After each bulk insert, setval() advances the sequence so AGE assigns correct IDs to future nodes.

-- Import Place nodes.
INSERT INTO social_network."Place"
  SELECT
  (age_name_to_idx_start('social_network', 'v', 'Place') + id)::text::ag_catalog.graphid,
  row_to_json((SELECT x FROM (SELECT name, url, type) x))::text::ag_catalog.agtype
  FROM place_raw;

-- Advance the Place sequence to the next available ID.
SELECT setval(age_name_to_seq('social_network', 'v', 'Place'), (SELECT max(id) + 1 FROM place_raw));


-- Import Organization nodes.
INSERT INTO social_network."Organization"
  SELECT
  (age_name_to_idx_start('social_network', 'v', 'Organization') + id)::text::ag_catalog.graphid,
  row_to_json((SELECT x FROM (SELECT name, url, type) x))::text::ag_catalog.agtype
  FROM organization_raw;

-- Advance the Organization sequence to the next available ID.
SELECT setval(age_name_to_seq('social_network', 'v', 'Organization'), (SELECT max(id) + 1 FROM organization_raw));

Step 5: Import edge data

Each edge connects an Organization node (start) to a Place node (end).

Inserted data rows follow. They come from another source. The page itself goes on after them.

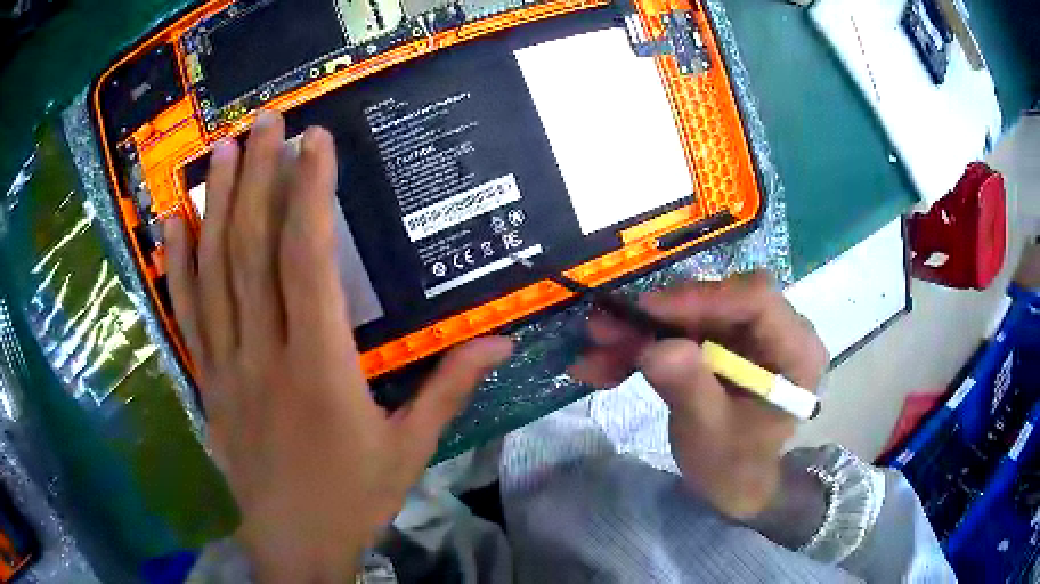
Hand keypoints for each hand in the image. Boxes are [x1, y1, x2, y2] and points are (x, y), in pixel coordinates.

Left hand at [164, 111, 511, 581]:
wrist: (294, 544)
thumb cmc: (353, 498)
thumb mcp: (410, 449)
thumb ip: (449, 387)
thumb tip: (500, 341)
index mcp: (319, 370)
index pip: (307, 263)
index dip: (309, 196)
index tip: (315, 143)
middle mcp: (264, 355)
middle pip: (252, 252)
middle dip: (259, 178)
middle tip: (264, 123)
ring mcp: (226, 367)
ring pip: (213, 273)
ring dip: (216, 206)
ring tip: (222, 152)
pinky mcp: (207, 382)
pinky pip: (188, 314)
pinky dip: (178, 265)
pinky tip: (174, 223)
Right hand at [570, 272, 826, 518]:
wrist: (733, 486)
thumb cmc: (734, 467)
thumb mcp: (710, 434)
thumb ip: (690, 390)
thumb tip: (655, 348)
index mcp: (795, 350)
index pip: (756, 300)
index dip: (702, 298)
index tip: (647, 311)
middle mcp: (775, 331)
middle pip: (717, 302)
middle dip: (658, 317)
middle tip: (604, 329)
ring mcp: (746, 336)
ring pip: (691, 315)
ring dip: (640, 333)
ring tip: (595, 351)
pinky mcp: (721, 344)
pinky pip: (681, 334)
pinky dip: (642, 348)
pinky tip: (604, 366)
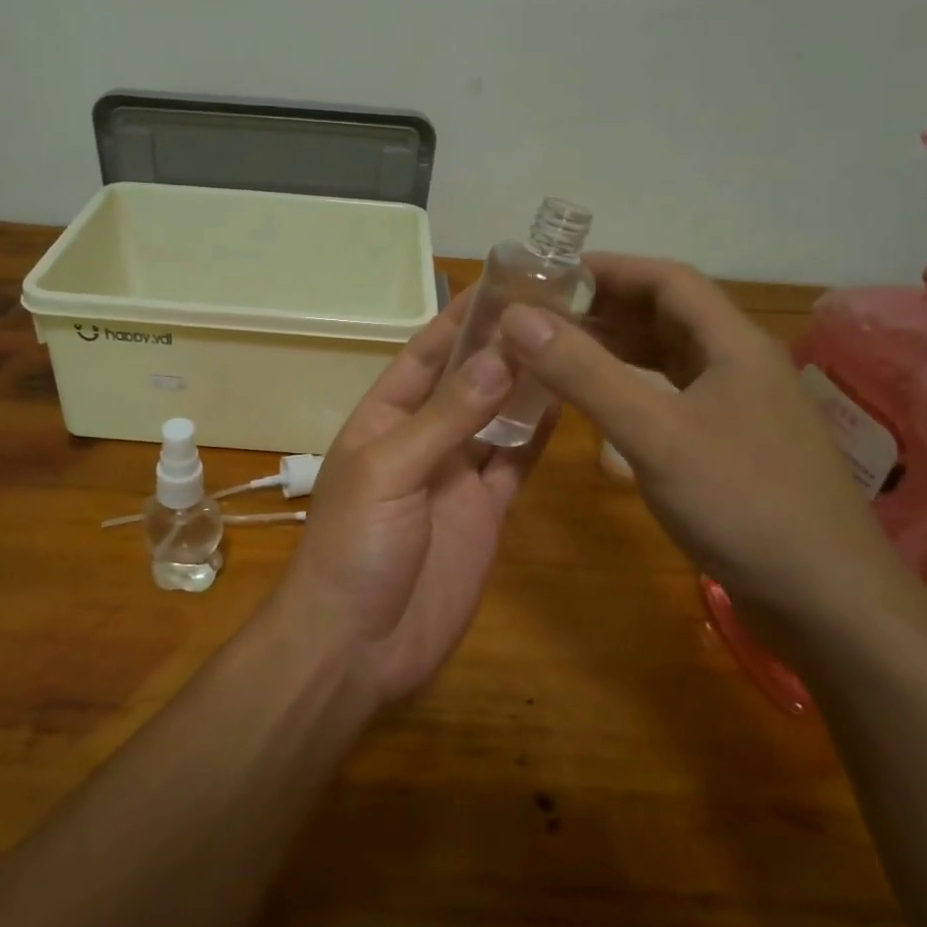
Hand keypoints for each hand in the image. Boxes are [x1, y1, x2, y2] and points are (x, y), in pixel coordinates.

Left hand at [272, 294, 552, 707]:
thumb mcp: (390, 470)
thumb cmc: (354, 546)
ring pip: (498, 416)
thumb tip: (500, 355)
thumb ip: (445, 416)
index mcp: (384, 418)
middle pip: (468, 379)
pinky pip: (516, 462)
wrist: (357, 645)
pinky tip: (570, 400)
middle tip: (556, 303)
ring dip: (527, 382)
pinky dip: (538, 434)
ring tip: (572, 340)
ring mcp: (458, 475)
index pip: (425, 353)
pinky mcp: (488, 511)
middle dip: (502, 343)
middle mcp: (423, 438)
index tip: (503, 281)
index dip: (459, 318)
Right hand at [496, 255, 911, 644]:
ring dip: (618, 348)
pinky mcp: (734, 446)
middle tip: (543, 315)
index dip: (608, 268)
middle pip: (668, 315)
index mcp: (733, 344)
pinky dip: (634, 388)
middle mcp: (741, 365)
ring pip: (671, 357)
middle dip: (606, 307)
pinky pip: (674, 396)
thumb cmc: (741, 503)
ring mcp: (741, 407)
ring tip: (561, 351)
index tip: (550, 274)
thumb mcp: (653, 433)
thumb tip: (518, 318)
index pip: (667, 279)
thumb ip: (584, 373)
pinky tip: (603, 405)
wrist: (828, 601)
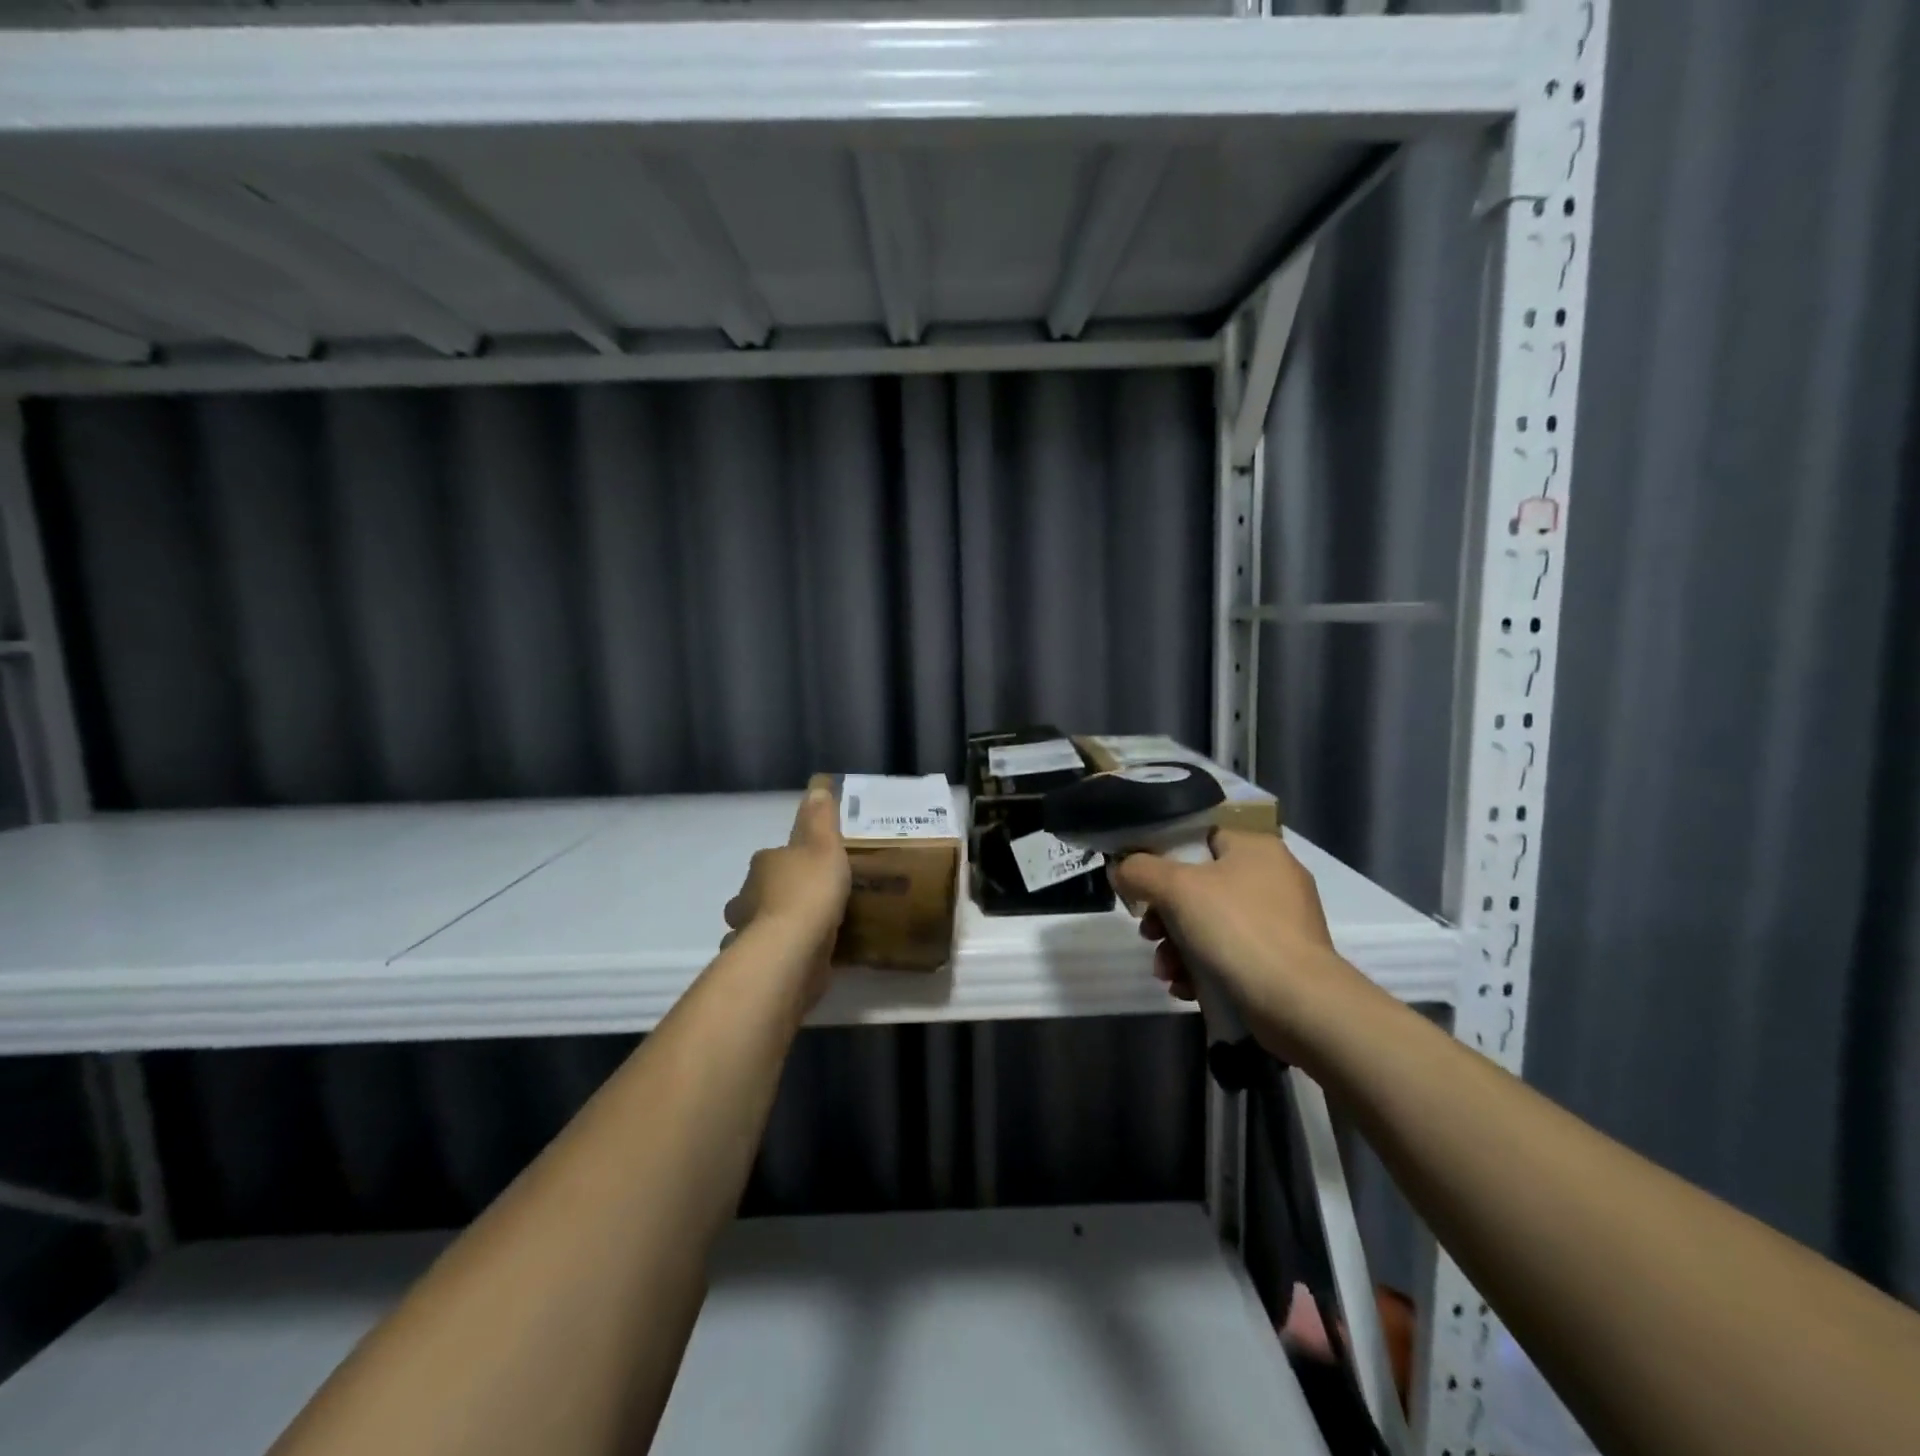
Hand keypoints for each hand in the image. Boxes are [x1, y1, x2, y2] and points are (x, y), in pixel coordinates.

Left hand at [722, 788, 852, 1006]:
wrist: (792, 949)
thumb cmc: (810, 889)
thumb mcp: (825, 844)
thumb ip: (821, 817)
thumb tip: (817, 784)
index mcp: (764, 864)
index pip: (772, 857)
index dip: (789, 861)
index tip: (810, 868)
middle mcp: (746, 896)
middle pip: (758, 893)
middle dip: (774, 896)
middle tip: (808, 902)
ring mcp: (747, 933)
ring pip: (756, 926)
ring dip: (773, 927)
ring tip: (806, 934)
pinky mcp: (757, 965)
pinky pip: (768, 957)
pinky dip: (778, 956)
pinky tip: (800, 961)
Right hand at [1109, 830, 1370, 1064]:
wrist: (1300, 1005)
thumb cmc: (1238, 930)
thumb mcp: (1176, 888)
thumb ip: (1140, 870)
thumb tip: (1121, 869)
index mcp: (1255, 847)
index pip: (1198, 838)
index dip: (1162, 858)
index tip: (1141, 887)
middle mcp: (1273, 877)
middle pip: (1198, 886)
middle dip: (1165, 916)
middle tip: (1149, 936)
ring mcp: (1281, 921)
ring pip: (1210, 924)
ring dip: (1178, 947)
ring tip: (1166, 972)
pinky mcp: (1282, 960)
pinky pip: (1230, 953)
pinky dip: (1204, 968)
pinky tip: (1186, 988)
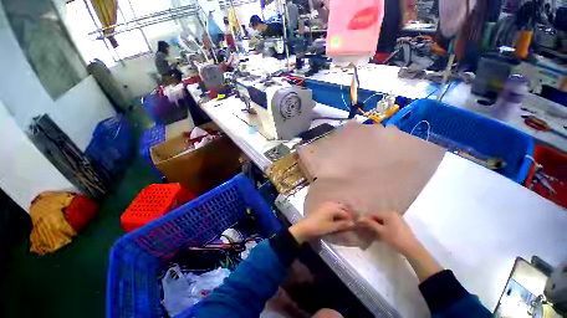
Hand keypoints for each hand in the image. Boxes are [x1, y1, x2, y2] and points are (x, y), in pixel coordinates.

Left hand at [289, 202, 355, 243]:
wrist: (306, 226)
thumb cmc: (320, 227)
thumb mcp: (332, 227)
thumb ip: (343, 224)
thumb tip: (353, 223)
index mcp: (334, 208)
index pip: (346, 213)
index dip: (350, 218)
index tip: (354, 224)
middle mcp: (330, 204)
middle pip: (342, 206)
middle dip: (347, 212)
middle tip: (351, 220)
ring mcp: (326, 204)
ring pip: (337, 205)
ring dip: (342, 210)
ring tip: (345, 218)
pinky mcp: (322, 206)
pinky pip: (332, 205)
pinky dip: (337, 209)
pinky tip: (337, 216)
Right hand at [358, 211, 418, 254]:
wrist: (412, 248)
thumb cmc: (395, 238)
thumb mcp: (381, 231)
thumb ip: (370, 223)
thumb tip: (360, 218)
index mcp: (388, 212)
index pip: (373, 214)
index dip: (367, 219)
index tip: (361, 224)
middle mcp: (392, 212)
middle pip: (378, 215)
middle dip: (372, 221)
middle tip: (367, 228)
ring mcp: (397, 217)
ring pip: (383, 219)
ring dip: (377, 223)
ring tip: (373, 230)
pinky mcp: (400, 223)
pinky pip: (388, 221)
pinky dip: (383, 225)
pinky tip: (381, 231)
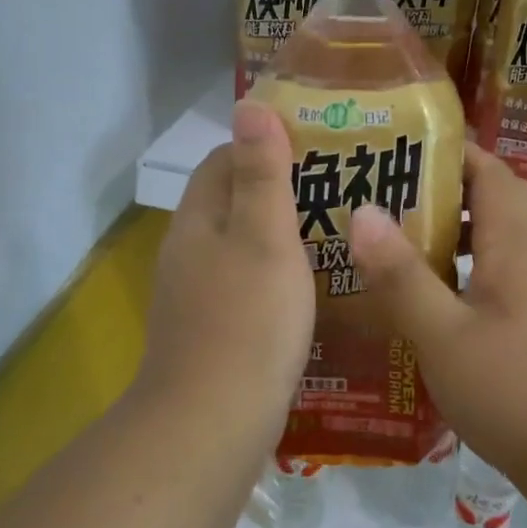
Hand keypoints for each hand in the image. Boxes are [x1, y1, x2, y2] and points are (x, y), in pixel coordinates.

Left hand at [139, 101, 313, 414]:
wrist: (212, 423)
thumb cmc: (247, 319)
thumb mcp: (263, 235)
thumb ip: (260, 172)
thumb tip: (249, 104)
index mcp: (197, 222)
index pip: (222, 162)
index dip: (263, 146)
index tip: (314, 146)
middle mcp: (189, 254)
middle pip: (231, 204)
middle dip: (278, 191)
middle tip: (338, 190)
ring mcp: (196, 297)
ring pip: (240, 248)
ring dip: (280, 237)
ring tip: (335, 235)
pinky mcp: (212, 334)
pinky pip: (245, 288)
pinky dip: (276, 278)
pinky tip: (311, 292)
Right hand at [346, 144, 526, 479]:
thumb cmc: (515, 390)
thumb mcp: (442, 334)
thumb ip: (401, 274)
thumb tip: (363, 211)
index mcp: (516, 240)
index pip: (486, 168)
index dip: (444, 150)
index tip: (392, 148)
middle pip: (493, 196)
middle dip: (442, 187)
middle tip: (384, 193)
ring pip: (498, 235)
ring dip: (454, 228)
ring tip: (397, 240)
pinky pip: (502, 270)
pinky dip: (467, 266)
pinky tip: (431, 296)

The start_id and end_id from the source table are converted to graphid values using the same pattern as the node import.

-- Import IS_LOCATED_IN edges.
-- start_id references the Organization node; end_id references the Place node.
INSERT INTO social_network."IS_LOCATED_IN"(start_id, end_id, properties)
SELECT
(age_name_to_idx_start('social_network', 'v', 'Organization') + start_id)::text::ag_catalog.graphid,
(age_name_to_idx_start('social_network', 'v', 'Place') + end_id)::text::ag_catalog.graphid,
'{}'::text::ag_catalog.agtype
FROM organization_isLocatedIn_place_raw;

Step 6: Verify the data

Run the following Cypher query to confirm that the nodes and edges were imported correctly. The query matches all Organization nodes connected to Place nodes via the IS_LOCATED_IN relationship and returns up to 5 results.

SELECT * FROM ag_catalog.cypher('social_network', $$
  MATCH (o:Organization)-[:IS_LOCATED_IN]->(p:Place)
  RETURN o, p
  LIMIT 5
  $$) AS (o ag_catalog.agtype, p ag_catalog.agtype);

If the import was successful, the query returns rows where each o column shows an Organization node and each p column shows the corresponding Place node.